EXTRACT:
-=-=-

Enjoy the information that I found deep in reddit rabbit-holes and TSMC blog posts.

Part 1 — History & Industry

Part 2 — The Rise of AI

Part 3 — The Paradigm Shift of Compute

Origin of the GPU

The first Graphics Processing units (GPUs) were created to render visuals in arcade games. As these techniques evolved the GPU became the heart of graphics compute in everything from complex multiplayer gaming systems to the display of your Mac/PC.

In the early 2000s researchers at Stanford discovered the relationship between graphics processing and other compute intensive processing tasks (AI) and partnered with NVIDIA to classify cats, running the first ML model (an image classifier) on a GPU. The generalization of the GPU stems from the fact that it excels at SIMD (Single Instruction Multiple Data) operations.

Why is the GPU so good at math?

A CPU is the brain of a computer, and a GPU is the calculator. CPUs control everything, save to memory and decide when work is sent to the GPU for evaluation. A core is the component that does math, the calculator’s processor. A core is full of transistors which represent numbers in binary. Cores run boolean operations AND, OR, NOT, XOR (exclusive OR) representing any multiplication, division, addition, or subtraction. Read a cool description of how this works in a calculator here. The number of cores determines the number of simultaneous processes that can be run.

The massive parallelization through cores is why GPUs excel. There are 5120 cores on a V100 (Recent NVIDA GPU) while the average CPU has 48 cores. That’s about 100x processing capacity. Though core count is a useful and frequent comparison it is not quite apples to apples. GPU cores have a small eligible instruction set while CPU cores are more versatile. See here for an in-depth explanation.

The use of GPUs for AI was brought to the mass market via NVIDIA’s release of CUDA (Compute Unified Device Architecture) in 2006. CUDA is the toolkit that connects traditional programing languages (python, java, C++) to the machine code required to leverage a GPUs compute. With this innovation, NIVDIA sparked a revolution of GPU adoption for data centers over the following 10 years.

Nvidia Quarterly Revenue by Category

CUDA turned the GPU (Graphics Processing Unit) into the GP-GPU (General Purpose Graphics Processing Unit). Want more? See theses articles for more on the GPU & it’s use for AI & ML.

General Purpose-GPUs (Pre-AI)

To understand the innovations in GPU technology it is useful to understand dynamics in the semiconductor industry.

The Semiconductor Industry

Most of us know Intel, Samsung, TSMC and most recently NVIDIA, but it is critical to understand how these how these players interact, to understand the categories of innovation.

-=-=-

DATA PROVIDED:

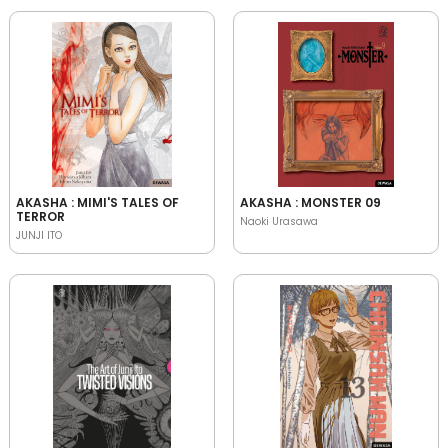
AKASHA : MIMI'S TALES OF
AKASHA : MONSTER 09
TERROR
Naoki Urasawa
JUNJI ITO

-=-=-

JOB 1:
In the article on GPUs, when did NVIDIA release CUDA?
JOB 2:
Which boolean operations does the GPU article say cores run? List all of them.
JOB 3:
Continue the article on GPUs from where it stops.

OUTPUT 1:
2006

OUTPUT 2:
AND, OR, NOT, XOR (exclusive OR)

OUTPUT 3:
The IDMs of today are the monstrous organizations that ruled semiconductor production during the tech proliferation of the 90s. Nowadays cutting edge chips come most often from fabless design companies & OSATs in partnership.

Fun fact — AMD used to manufacture their own chips but they spun off global foundries in 2009. Former AMD CEO Jerry Sanders once remarked “real men have fabs.” Not anymore Jerry.

In GPU innovation the cutting edge of chip design is coming from NVIDIA and AMD. The advancement of fitting more compute into smaller spaces (transistor density) while maintaining manufacturability comes from OSAT innovation, namely TSMC.

Design Innovation

The innovation in design has come from engineering components and transistors, arranging wires closer and closer together while avoiding crosstalk (where adjacent wires interfere with each other’s signals), and managing heat.

Design companies also spend time innovating the interface through which software engineers use GP-GPU compute. Examples range from the CUDA toolkit to complete apps designed to leverage the GPU.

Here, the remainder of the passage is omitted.